Le rôle clef du policy design : sévérité, flexibilité et timing
L’approche évolutionniste reconnaît donc que le débat s’est cristallisé autour de la sélection d’un type d’instrument de politique environnementale, alors que des facteurs autres que le simple choix de l’instrument influencent l’efficacité de la politique environnementale. Or, il serait plus pertinent de faire porter le débat sur les caractéristiques des instruments qui assureraient le succès des politiques environnementales. La question qui se pose alors est celle de savoir quelles sont les conditions qui favoriseraient le développement des technologies environnementales. Dans cette perspective, de nombreux auteurs soulignent l’importance des attributs du policy design dans le développement des technologies environnementales. Les critères tels que la sévérité, la flexibilité ou encore le timing sont des éléments essentiels du policy design qui vont influencer le processus d’innovation dans le domaine de l’environnement et de la santé.
Références
Arfaoui, N., Brouillat, E., & Saint Jean, M. (2014). Policy design and technological substitution: Investigating the REACH regulation in an agent-based model. Ecological Economics, 107, 347-365.

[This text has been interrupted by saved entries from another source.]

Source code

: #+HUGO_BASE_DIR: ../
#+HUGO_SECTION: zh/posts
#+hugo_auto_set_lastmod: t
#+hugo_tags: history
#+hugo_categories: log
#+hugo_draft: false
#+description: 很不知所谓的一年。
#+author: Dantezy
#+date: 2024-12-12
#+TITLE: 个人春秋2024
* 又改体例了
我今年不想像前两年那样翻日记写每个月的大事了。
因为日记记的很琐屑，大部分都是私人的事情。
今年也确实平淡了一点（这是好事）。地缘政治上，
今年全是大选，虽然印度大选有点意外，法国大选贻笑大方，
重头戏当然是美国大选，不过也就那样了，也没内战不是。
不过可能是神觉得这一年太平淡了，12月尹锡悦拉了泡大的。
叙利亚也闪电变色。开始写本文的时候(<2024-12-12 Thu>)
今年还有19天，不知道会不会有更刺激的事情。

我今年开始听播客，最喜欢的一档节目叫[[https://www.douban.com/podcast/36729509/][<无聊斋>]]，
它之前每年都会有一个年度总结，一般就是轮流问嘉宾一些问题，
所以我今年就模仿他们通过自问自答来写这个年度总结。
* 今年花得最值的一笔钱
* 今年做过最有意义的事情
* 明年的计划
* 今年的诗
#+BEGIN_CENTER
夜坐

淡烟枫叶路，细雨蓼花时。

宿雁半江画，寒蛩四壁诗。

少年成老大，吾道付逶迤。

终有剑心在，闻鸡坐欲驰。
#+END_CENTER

Brouillat, E., Saint Jean, M., & Arfaoui, N. (2018). “Reach for the sky”: modeling the impact of policy stringency on industrial dynamics in the case of the REACH regulation. Industrial and Corporate Change, 27(2), 289-320.
Kemp, R., & Pontoglio, S. (2011). The innovation effects of environmental policy instruments—A typical case of the blind men and the elephant?. Ecological economics, 72, 28-36.
Rennings, K. (2000). Redefining innovation—eco-innovation research and the contribution from ecological economics. Ecological economics, 32(2), 319-332.
Tankam, C., Vollet, D., & Aznar, O. (2019). Entre asymétrie d’information et incertitude partagée. Analyse des systèmes de certification biologique pour le marché domestique kenyan. Economie rurale, 63-81.